EXERCISE INSTRUCTIONS.
[1] Answer these questions from the job-interview text, one per line:
(a) What reason does it give for Human Resources departments designing a hiring process that can seem limiting?
(b) What kind of questions should you ask so that they foster further discussion?
(c) What three things should your questions be formulated to do?
[2] Switch "Human Resources" to "Personnel" and write out the stretch of the job-interview text from "Congratulations! You made" through "the same lens?".
[3] Pick up the job-interview text after its last line and keep writing it.

QUOTED TEXT.
## Begin
Congratulations! You made it through the application process and have been granted an interview. This is your chance to really stand out, to show them that you are the best person for the job. Or better yet, the only person for the job. But what's the best way to really shine at an interview? In the interest of creating a level playing field, Human Resources departments often design a hiring process which can seem a bit limiting. So how does one stand out in a procedure that's designed to look at all of us through the same lens?
The solution may have more to do with your questions than your answers. That's not to say that you're not going to go in prepared to dazzle the interviewer with the perfect reply when they ask what your strengths and weaknesses are. And you'll give an honest and simultaneously self-flattering assessment when they ask why you left your previous position. But what can you do to make a unique impression? In the end, we probably all cough up the same bull when asked if we're a team player. Just remember, while everyone gets asked the same questions, the questions you, the interviewee ask, can be completely original and designed to make you shine. Questions should be open-ended so that they foster further discussion; and of course you should not ask basic information about the company that you could have (should have) researched ahead of time. Your questions should be formulated to do three things; show that you've done your homework, highlight your unique skills and ability, and help you and the perspective employer determine if you're a good fit for each other.
10.Did You Get A Chance To See My Resume? Do You Have Any Questions About It?
## End
EXTRACTED MATERIAL.
## Begin
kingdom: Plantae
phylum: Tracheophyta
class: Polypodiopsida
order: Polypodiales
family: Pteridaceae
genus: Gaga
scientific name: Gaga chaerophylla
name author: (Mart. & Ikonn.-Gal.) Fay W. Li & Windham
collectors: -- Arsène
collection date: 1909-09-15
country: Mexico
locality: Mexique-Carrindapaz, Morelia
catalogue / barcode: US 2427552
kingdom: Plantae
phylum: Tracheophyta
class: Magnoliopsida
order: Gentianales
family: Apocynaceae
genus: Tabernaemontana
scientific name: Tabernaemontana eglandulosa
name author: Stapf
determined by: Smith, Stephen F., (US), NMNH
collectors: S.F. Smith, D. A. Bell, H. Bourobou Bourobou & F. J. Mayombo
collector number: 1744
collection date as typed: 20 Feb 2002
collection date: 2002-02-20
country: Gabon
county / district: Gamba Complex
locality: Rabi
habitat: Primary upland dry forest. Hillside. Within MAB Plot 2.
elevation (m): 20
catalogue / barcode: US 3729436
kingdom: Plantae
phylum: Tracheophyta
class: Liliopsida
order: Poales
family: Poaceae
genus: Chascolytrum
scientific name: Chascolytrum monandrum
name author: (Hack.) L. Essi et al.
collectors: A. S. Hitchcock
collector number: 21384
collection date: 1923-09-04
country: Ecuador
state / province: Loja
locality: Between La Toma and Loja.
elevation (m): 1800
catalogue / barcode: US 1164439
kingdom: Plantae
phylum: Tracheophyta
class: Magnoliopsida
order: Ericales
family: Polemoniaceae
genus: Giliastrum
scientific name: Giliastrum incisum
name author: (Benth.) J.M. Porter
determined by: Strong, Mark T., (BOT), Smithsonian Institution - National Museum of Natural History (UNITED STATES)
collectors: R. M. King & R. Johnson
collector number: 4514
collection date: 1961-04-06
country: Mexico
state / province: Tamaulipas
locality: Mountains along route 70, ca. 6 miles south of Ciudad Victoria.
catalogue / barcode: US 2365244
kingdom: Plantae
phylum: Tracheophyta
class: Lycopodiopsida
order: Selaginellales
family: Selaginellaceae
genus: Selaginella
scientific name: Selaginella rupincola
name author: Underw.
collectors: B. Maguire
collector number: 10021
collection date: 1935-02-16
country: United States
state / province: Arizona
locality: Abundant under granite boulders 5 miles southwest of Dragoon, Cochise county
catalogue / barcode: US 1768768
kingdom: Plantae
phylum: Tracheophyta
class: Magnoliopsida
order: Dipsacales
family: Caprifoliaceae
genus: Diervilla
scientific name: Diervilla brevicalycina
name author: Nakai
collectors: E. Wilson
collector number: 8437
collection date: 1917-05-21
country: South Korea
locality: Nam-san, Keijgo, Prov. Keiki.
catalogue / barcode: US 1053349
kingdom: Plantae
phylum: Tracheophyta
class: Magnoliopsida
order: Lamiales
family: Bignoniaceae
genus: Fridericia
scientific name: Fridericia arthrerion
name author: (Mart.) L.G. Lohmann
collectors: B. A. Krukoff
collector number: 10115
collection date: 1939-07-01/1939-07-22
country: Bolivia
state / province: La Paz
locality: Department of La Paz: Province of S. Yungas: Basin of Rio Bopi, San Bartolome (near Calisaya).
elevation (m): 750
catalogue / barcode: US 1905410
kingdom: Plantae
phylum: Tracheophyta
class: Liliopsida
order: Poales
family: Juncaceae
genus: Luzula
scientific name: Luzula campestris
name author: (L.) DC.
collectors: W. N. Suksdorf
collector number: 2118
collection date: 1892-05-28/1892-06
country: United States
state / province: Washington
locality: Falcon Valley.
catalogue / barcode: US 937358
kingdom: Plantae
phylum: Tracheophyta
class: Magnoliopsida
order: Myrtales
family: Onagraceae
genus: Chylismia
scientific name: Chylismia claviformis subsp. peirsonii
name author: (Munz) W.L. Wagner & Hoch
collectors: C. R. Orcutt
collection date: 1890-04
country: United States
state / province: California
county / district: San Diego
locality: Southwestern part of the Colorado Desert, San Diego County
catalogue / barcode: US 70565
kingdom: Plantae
## End
SOLVED TASKS.
[1]
(a) To create a level playing field.
(b) Open-ended questions.
(c) Show that you've done your homework, highlight your unique skills and ability, and help you and the prospective employer determine whether you're a good fit for each other.

[2]
Congratulations! You made it through the application process and have been granted an interview. This is your chance to really stand out, to show them that you are the best person for the job. Or better yet, the only person for the job. But what's the best way to really shine at an interview? In the interest of creating a level playing field, Personnel departments often design a hiring process which can seem a bit limiting. So how does one stand out in a procedure that's designed to look at all of us through the same lens?

[3]
Oddly enough, the interviewer or panel of interviewers may or may not have seen all the wonderful information you've provided about yourself. Depending on how large and/or bureaucratic the organization is, the process of deciding which candidates meet the minimum qualifications and can therefore be interviewed, may be completely separate (as in done by different people) than the process of interviewing and selecting the right person for the job. So double-check and make sure that the person/people you're talking to know your story.
If they do, you can use the question to call attention to some of your greatest accomplishments. If they don't, this is your chance to enlighten them. Practice giving a short (two minutes or less) summation of your education and work history, as well as your goals and vision of the future. Highlight the parts that are relevant to the current job, or that show-off your most unique skills and abilities. If they answer that, yes, they've seen your résumé and no, they don't have any questions about it, that's fine. The important thing is that you've made sure they have a context for placing the information they will learn about you in the interview. You've also provided them with an opportunity to inquire into any burning issues which may not have been on the official list of interview questions.
9.Are There Opportunities For Advancement?
As a perspective employee you will definitely want to know whether the company offers opportunities to move up. Pay attention to how you ask the question though. Said the wrong way, it sounds like you are stating that the current position, the one your applying for, is below you. You don't want the employer to think that you are only interested in this job as a way to get your foot in the door (even if that is the case).
Rather, your question should deliver the message that you want to be at this organization for a long time, that you are looking for a company that is a good fit now, and that will still be a good fit for you in the future as you grow and develop. In the end, this question digs into the culture of the organization. Is the person who is interviewing you the person who will be your supervisor? What did they do before they were in this position? Are there examples of people in the leadership who came up through the ranks? To be fair, the answer to this question may be largely determined by the size of the company. Small businesses simply may not have that many different positions to fill or layers in the hierarchy. However, as a business grows, it should look for ways to reward and develop dedicated, capable employees.
8.What Does Your Company Offer As Far As Training?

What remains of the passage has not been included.